_Text to read:_

^^^^^^^^^^^^^^^^

How to find the intersection of 2 convex hulls?

I have two convex hulls. Let's assume they are given as scipy.spatial.ConvexHulls
import numpy as np
points1 = np.random.rand((10, 3))
points2 = np.random.rand((10, 3))
hull1 = ConvexHull(points1)
hull2 = ConvexHull(points2)
I would like the convex hull that is the intersection of these two convex hulls, but could not find a built in method to do this.
I assume this can be done manually somehow by using scipy.spatial.HalfspaceIntersection by using half spaces defined by hull1 to cut off hull2, but still having trouble doing it, and can't believe this is not already implemented somewhere.
Note that I don't mind if scipy is not used.
I would try pycddlib, which implements the double description of polyhedra. The double description of a polyhedron is:
V-description: description by vertices
H-description: description by system of linear inequalities ("H" for "hyperplanes")
You probably have the vertices of your two convex polyhedra. Convert to the H-descriptions, then combine the two systems of linear inequalities, and then convert to the V-representation.
Here is an example.
import numpy as np
import pyvista as pv
import cdd as pcdd
from scipy.spatial import ConvexHull
# take one cube
cube1 = pv.Cube()
# take the same cube but translate it
cube2 = pv.Cube()
cube2.translate((0.5, 0.5, 0.5))

^^^^^^^^^^^^^^^^

_Source excerpt:_

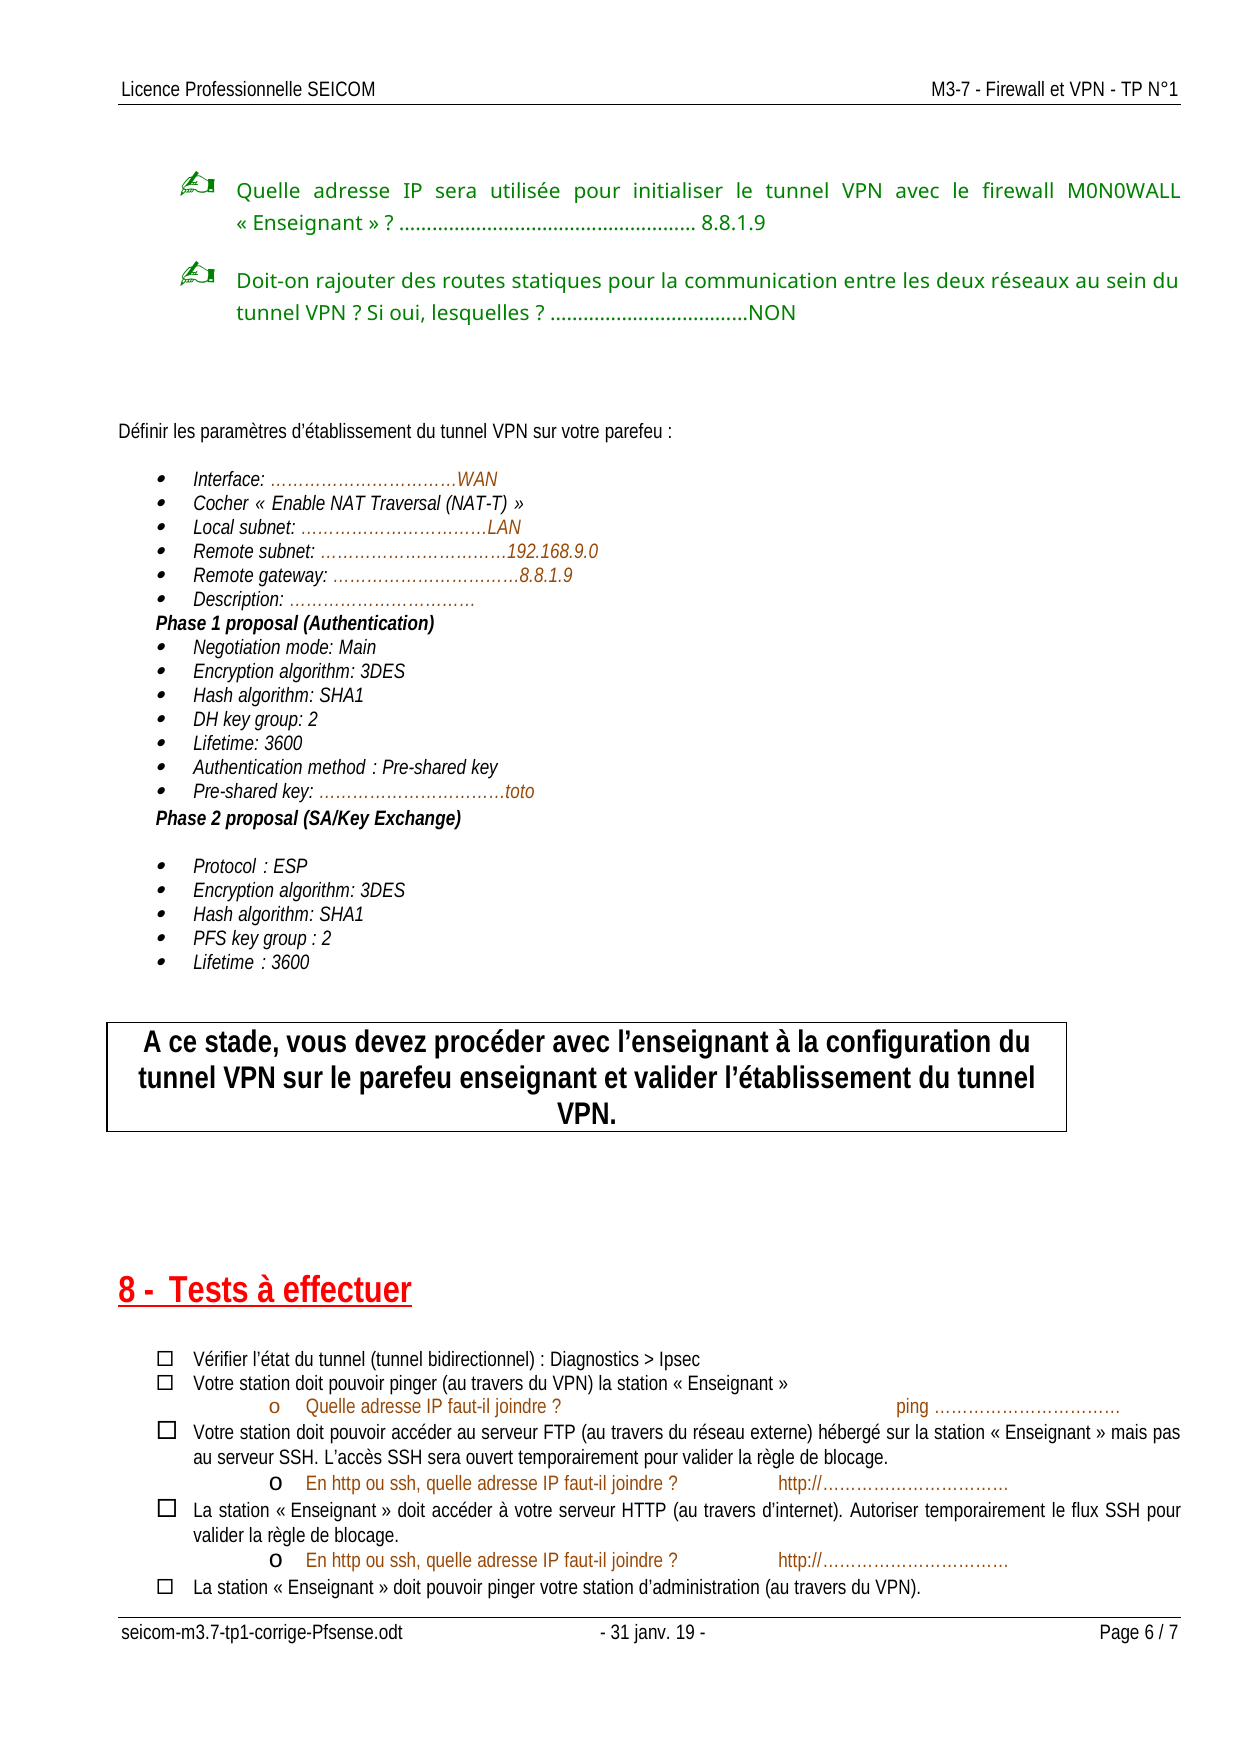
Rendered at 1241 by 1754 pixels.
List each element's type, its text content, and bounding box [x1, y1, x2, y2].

^^^^^^^^^^^^^^^^

_Problem set:_
- A) Answer each question from the convex hull text, one answer per line, labeled the same way.
(i) Which scipy class does the asker think could be used to cut off one hull with the half spaces of the other?
(ii) Which library does the reply recommend trying?
(iii) In the example, by what vector is the second cube translated?
- B) Summarize the convex hull text in two sentences.
- C) Rewrite the paragraph of the convex hull text beginning "You probably have the vertices" as a numbered list of steps.

_Worked answers:_
- A)
(i) scipy.spatial.HalfspaceIntersection
(ii) pycddlib
(iii) (0.5, 0.5, 0.5)

- B) The asker wants the convex hull that is the intersection of two convex hulls but found no built-in method and had trouble doing it manually with scipy.spatial.HalfspaceIntersection. A reply recommends pycddlib, which implements the double description of polyhedra, and suggests converting each hull's vertices to an H-description, combining the two systems of linear inequalities, and converting back to the V-representation, illustrated by an example that starts with a cube and a translated copy of it.

- C)
1. Start from the vertices of the two convex polyhedra.
2. Convert each to its H-description.
3. Combine the two systems of linear inequalities.
4. Convert the result to the V-representation.